Render the items below as a Markdown table with two columns, Row and Line. Each nonblank line gets a numbered row, and the pictures are left out.

WORKING DATA:
======

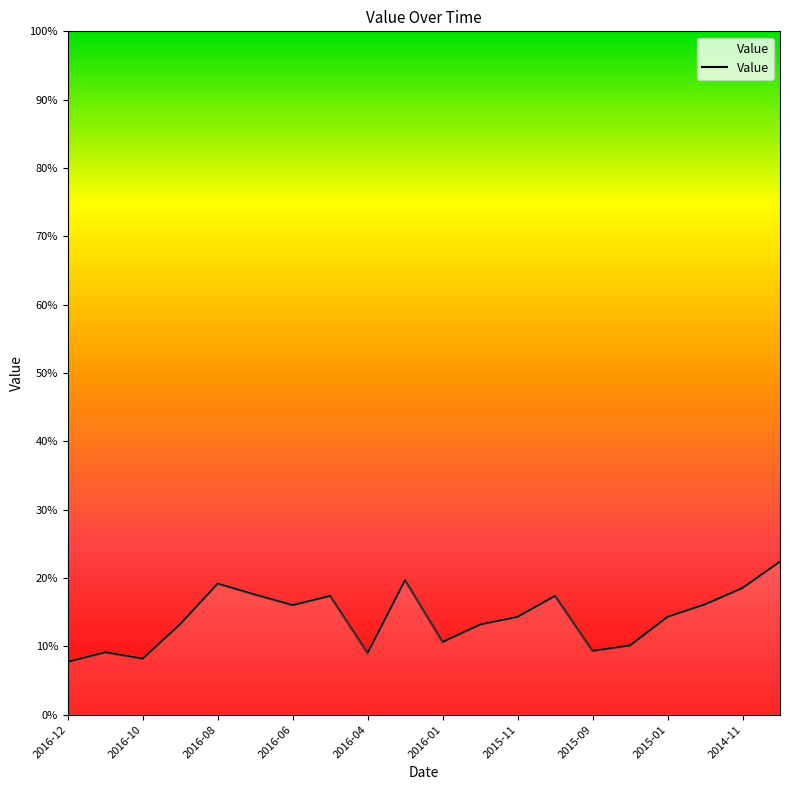

What is the sum of all values?

282.9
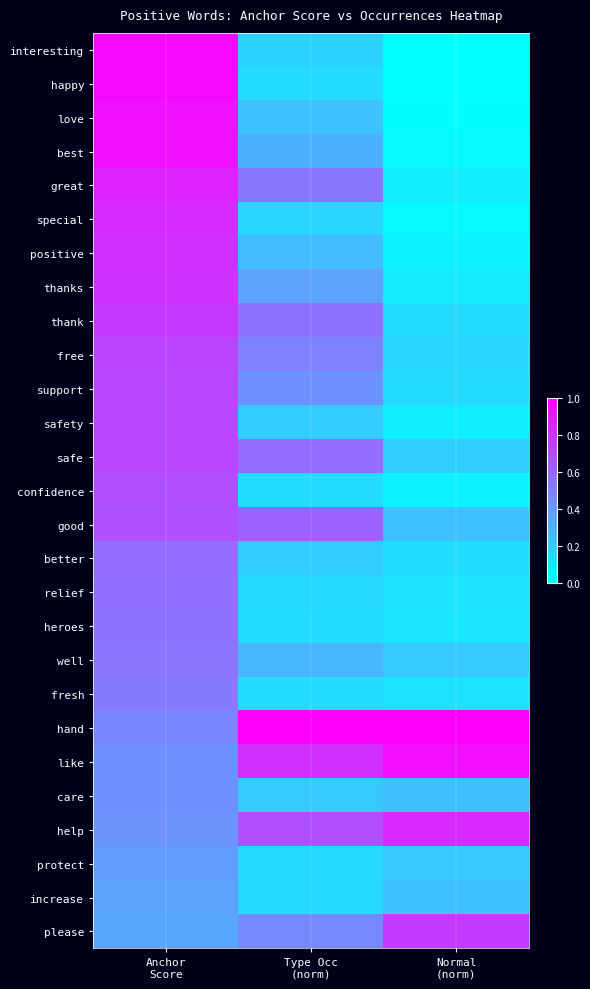

Which has a higher value, Type Occ
(norm) or Normal
(norm)?

Type Occ
(norm)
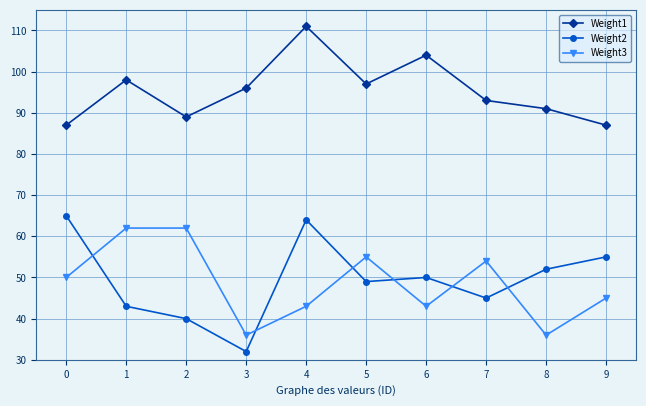

What is the difference between the maximum and minimum values in the Weight2 series?

33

======

ANSWER TO THE EXERCISE:
| Row | Line |
|---|---|
| 1 | What is the sum of all values? |
| 2 | 282.9 |
| 3 | Which has a higher value, Type Occ |
| 4 | (norm) or Normal |
| 5 | (norm)? |
| 6 | Type Occ |
| 7 | (norm) |
| 8 | What is the difference between the maximum and minimum values in the Weight2 series? |
| 9 | 33 |